Major European utilities companies are set to exceed carbon targets by 1.3 billion tonnes, the equivalent of Japan’s entire annual CO2 emissions, according to a report by CDP.

04 APRIL 2017 | CHRIS SEEKINGS
Energy companies are "at a crossroads" ©Shutterstock
Energy companies are "at a crossroads" ©Shutterstock

Charged or Static reveals that many are locked into high emissions due to long-term investment in fossil fuel power plants, and by not taking advantage of competitive prices for green energy, are putting €14bn of their earnings at risk.

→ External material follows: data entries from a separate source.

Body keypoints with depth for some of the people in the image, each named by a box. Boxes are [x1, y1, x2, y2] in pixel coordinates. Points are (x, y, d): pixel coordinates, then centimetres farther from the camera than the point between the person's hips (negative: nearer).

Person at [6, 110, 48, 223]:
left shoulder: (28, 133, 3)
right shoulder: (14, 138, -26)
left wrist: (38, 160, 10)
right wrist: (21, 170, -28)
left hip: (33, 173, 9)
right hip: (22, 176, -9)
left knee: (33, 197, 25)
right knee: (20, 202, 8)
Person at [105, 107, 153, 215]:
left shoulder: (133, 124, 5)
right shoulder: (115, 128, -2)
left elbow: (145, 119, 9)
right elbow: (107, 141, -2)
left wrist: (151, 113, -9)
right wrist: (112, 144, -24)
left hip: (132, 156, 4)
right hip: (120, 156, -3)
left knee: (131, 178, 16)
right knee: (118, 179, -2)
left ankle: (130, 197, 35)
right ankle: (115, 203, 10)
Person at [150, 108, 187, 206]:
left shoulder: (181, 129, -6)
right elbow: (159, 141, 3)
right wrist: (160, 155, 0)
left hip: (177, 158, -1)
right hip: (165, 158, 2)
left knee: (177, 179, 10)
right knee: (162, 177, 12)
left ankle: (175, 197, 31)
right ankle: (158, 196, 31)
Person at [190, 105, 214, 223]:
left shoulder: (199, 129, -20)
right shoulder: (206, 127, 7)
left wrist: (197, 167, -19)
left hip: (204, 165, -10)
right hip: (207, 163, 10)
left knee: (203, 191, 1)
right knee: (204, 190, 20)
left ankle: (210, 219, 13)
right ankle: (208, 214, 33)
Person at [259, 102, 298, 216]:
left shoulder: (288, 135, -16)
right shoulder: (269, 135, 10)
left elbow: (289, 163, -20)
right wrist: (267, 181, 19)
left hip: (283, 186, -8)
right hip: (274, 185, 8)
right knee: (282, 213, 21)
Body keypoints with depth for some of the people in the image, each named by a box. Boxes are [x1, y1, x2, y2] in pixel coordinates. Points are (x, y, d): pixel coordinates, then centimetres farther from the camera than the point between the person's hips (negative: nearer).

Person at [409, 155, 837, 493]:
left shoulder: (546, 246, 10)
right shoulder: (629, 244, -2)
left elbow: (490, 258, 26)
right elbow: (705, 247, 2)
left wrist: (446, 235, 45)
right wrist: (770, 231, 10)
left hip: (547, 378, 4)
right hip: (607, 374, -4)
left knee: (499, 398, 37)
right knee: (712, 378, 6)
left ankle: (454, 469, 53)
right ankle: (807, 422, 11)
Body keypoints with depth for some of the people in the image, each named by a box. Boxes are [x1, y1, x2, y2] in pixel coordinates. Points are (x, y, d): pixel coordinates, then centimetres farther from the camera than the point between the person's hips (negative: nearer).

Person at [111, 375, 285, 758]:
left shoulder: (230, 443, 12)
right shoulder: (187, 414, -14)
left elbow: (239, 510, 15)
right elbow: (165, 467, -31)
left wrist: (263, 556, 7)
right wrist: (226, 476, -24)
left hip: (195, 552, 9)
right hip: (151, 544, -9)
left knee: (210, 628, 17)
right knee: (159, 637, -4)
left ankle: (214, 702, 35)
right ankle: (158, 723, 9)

It shows that, on aggregate, the 14 companies studied are set to overshoot the ‘carbon budget’ required to keep temperature rises below 2°C by 14%, while almost half are producing more than 20% of electricity from coal.

CDP CEO, Paul Simpson, said: “EU utilities are at a crossroads and must make some rapid decisions. The last year has seen a step change in support for, and engagement with, low carbon policies but the industry remains heavily reliant on fossil fuels to meet electricity needs.

“Market prices are showing that renewable energy sources like wind and solar power are more cost competitive than ever and utilities should look to capitalise on the strong growth that is forecast for these technologies.”

The electric utilities industry is responsible for a quarter of global emissions, and must reduce greenhouse gas emissions by 67% in the next 13 years if they are to meet the goals of the Paris agreement.

The companies studied have an average total market capitalisation of €256bn, with Verbund, Iberdrola, Fortum, and Enel some of the best for meeting carbon targets, while RWE, CEZ, Endesa, and EnBW rank among the lowest.

Despite being set to miss carbon targets, the report does highlight that there are positive signs for the sector, such as the UK’s decision to close all coal fired power plants by 2025, but that more needs to be done.

CDP investor research senior analyst, Drew Fryer, said: “In Europe, major utilities must transform their business models to achieve the climate goals laid out in the Paris agreement.

“Verbund is leading the way in planning for the future, targeting a 100% renewable energy generation portfolio by 2020 and is decommissioning remaining fossil fuel assets.

“But many other utilities remain reliant on coal for a significant share of power generated, and will break their carbon budgets in years to come based on existing fossil fuel assets.

“Rapid deployment of renewables is critical for the sector as it transitions to a low carbon future.”